“Cyrano de Bergerac” is streamlined and modernized in “Cyrano,” a new version of the classic 1897 Edmond Rostand play currently being presented at the Two River Theater in Red Bank. Roxane gets her own theme song — Beyoncé’s “Crazy in Love” is sometimes played when she takes the stage — and Cyrano himself sometimes seems like a smirky, flippant schoolboy.
The play even pokes fun at its own Old World roots (Rostand’s play was inspired by an 17th century French writer).
“Art though comfortable?” one character asks another.
“I art … am!” is the response.
With five hard-working actors playing 16 characters, this is a fun, fast-moving production, though there is also a tragic element to “Cyrano de Bergerac,” and I felt like this version of it didn’t have much of an emotional impact. It’s certainly worth seeing, but does not really compare to the real thing.

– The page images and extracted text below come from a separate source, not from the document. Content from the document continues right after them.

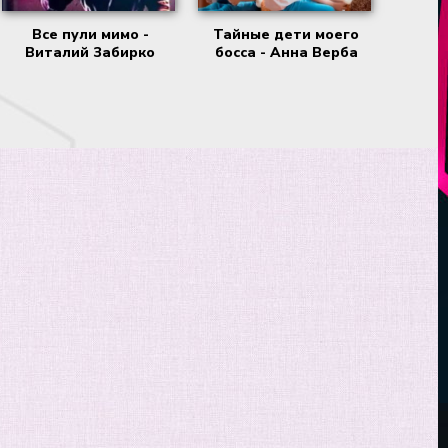
Все пули мимо -
Тайные дети моего
Виталий Забирко
босса - Анна Верба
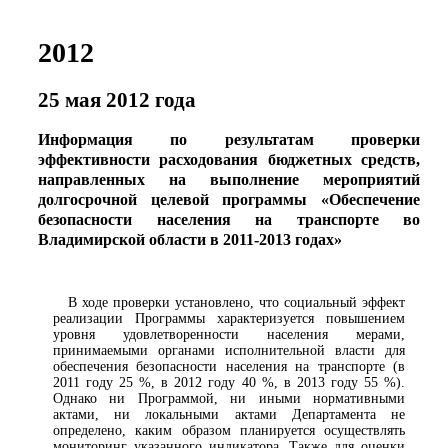
2012
25 мая 2012 года
Информация по результатам проверки
эффективности расходования бюджетных средств,
направленных на выполнение мероприятий
долгосрочной целевой программы «Обеспечение
безопасности населения на транспорте во
Владимирской области в 2011-2013 годах»
В ходе проверки установлено, что социальный эффект
реализации Программы характеризуется повышением
уровня удовлетворенности населения мерами,
принимаемыми органами исполнительной власти для
обеспечения безопасности населения на транспорте (в
2011 году 25 %, в 2012 году 40 %, в 2013 году 55 %).
Однако ни Программой, ни иными нормативными
актами, ни локальными актами Департамента не
определено, каким образом планируется осуществлять
мониторинг указанного индикатора. Также для оценки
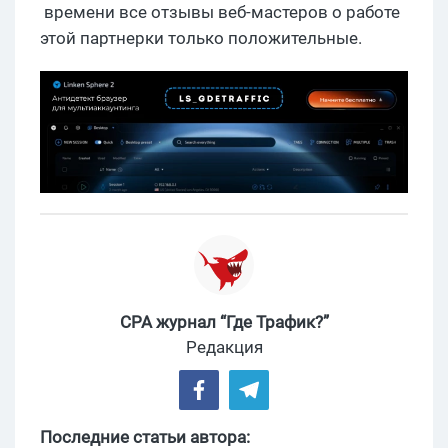
времени все
отзывы веб-мастеров о работе
этой
партнерки
только положительные
.
CPA журнал “Где Трафик?”
Редакция
Последние статьи автора:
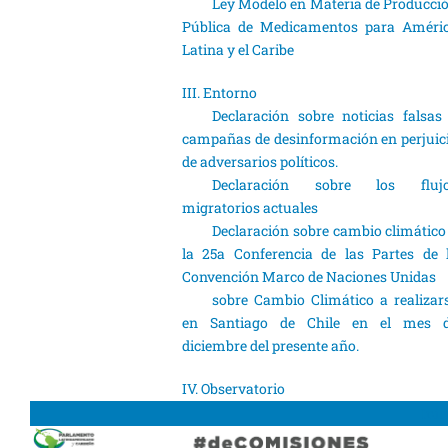
Ley Modelo en Materia de Producci
Pública de Medicamentos para Améri
Latina y el Caribe
III. Entorno
Declaración sobre noticias falsas
campañas de desinformación en perjuic
de adversarios políticos.
Declaración sobre los fluj
migratorios actuales
Declaración sobre cambio climático
la 25a Conferencia de las Partes de 
Convención Marco de Naciones Unidas
sobre Cambio Climático a realizar
en Santiago de Chile en el mes 
diciembre del presente año.
IV. Observatorio
Inic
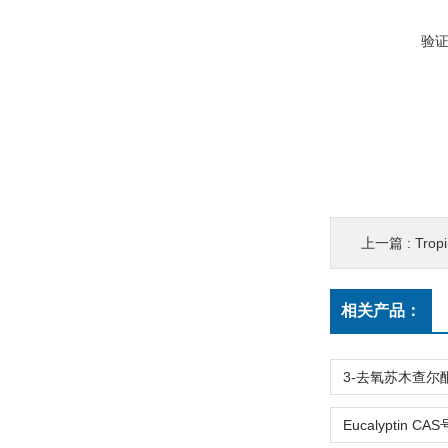
验
上一篇 :
Tropi
相关产品：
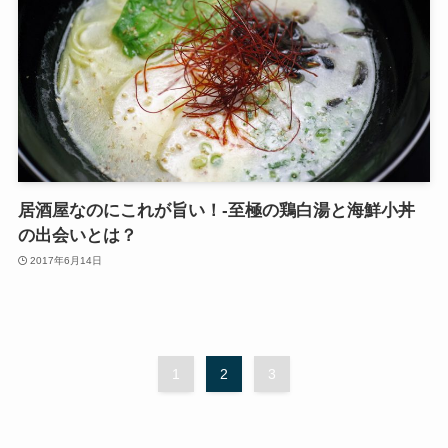
居酒屋なのにこれが旨い！-至極の鶏白湯と海鮮小丼
の出会いとは？
2017年6月14日
1
2
3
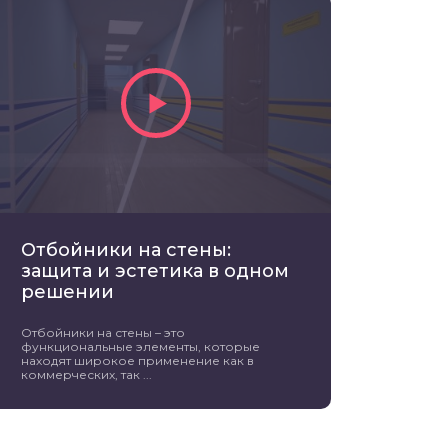
Отбойники на стены:
защита и эстетика в одном
решении
Отбойники на стены – это
функциональные элементы, которые
находят широкое применение как в
коммерческих, так ...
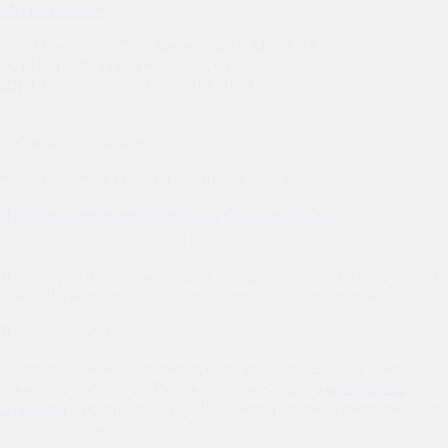
Мы на Behance
© 2013 —
2026
// Web Armada | ВЭБ АРМАДА
ОГРН 317169000064703, БИК: 044525999,
ИНН 164808659794, К/с: 30101810845250000999.
Добавить в закладки
г. Москва, режим работы: пн-пт 9:00–19:00
Политика конфиденциальности
Способы оплаты
Используем файлы cookies для улучшения работы. Оставаясь на
сайте, Вы соглашаетесь с условиями их использования.
Провести разбор
Бесплатно проведем детальную диагностику Вашего сайта и
рекламы в интернете. Покажем подход нашего
рекламного
агентства
к построению digital-marketing системы полного цикла
в вашей компании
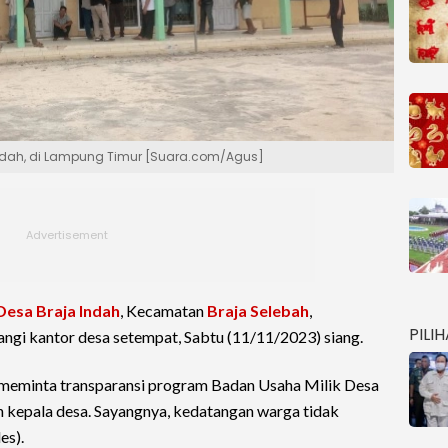
ndah, di Lampung Timur [Suara.com/Agus]
Desa Braja Indah
, Kecamatan
Braja Selebah
,
PILI
ngi kantor desa setempat, Sabtu (11/11/2023) siang.
meminta transparansi program Badan Usaha Milik Desa
 kepala desa. Sayangnya, kedatangan warga tidak
es).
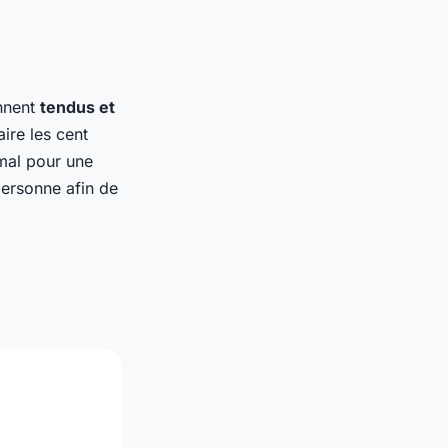
ennent
tendus et
aire les cent
mal pour une
personne afin de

Jason O’Connell and Brenda Withers co-wrote this adaptation, which premiered last year in Fort Worth, Texas, and was presented this summer at the Hudson Valley Shakespeare Festival in Garrison, N.Y., with direction by Meredith McDonough. (The Two River show is a HVSF co-production, and McDonough is once again the director.)
O’Connell plays Cyrano, a smart, accomplished nobleman and soldier who yearns for the love of Roxane (Britney Simpson). He’s afraid to make a move, though, because he’s self-conscious about his large nose, and because Roxane is clearly in love with the handsome but not-too-swift Christian (Luis Quintero). And so Cyrano stays in what we would now call The Friend Zone.
In one of the play’s most famous scenes, Cyrano preemptively makes fun of himself, spitting out a rapid-fire series of nose jokes. It’s as uproarious as ever, here.
Roxane clearly adores Cyrano, but does not consider him as a potential mate. And so Cyrano helps Christian woo Roxane, whispering words to him under the cover of darkness, and ghostwriting his love letters.
It’s kind of pathetic, but in this way, as O’Connell makes clear, Cyrano can at least be in some kind of relationship with Roxane. She’s reacting to his words, after all, and he gets a kind of satisfaction from this. He almost seems giddily happy about it.
One of O’Donnell’s and Withers’ most daring moves is to add a framing device, setting the action in the present before moving to the past.
Honestly, I don’t think this adds anything to the play besides a bit of surprise, since you’re not sure, at first, what is going on.
But that’s par for the course for this “Cyrano,” which offers many changes from the original, but few that can be considered significant improvements.
The Two River Theater in Red Bank will present “Cyrano” through Oct. 13; visit tworivertheater.org.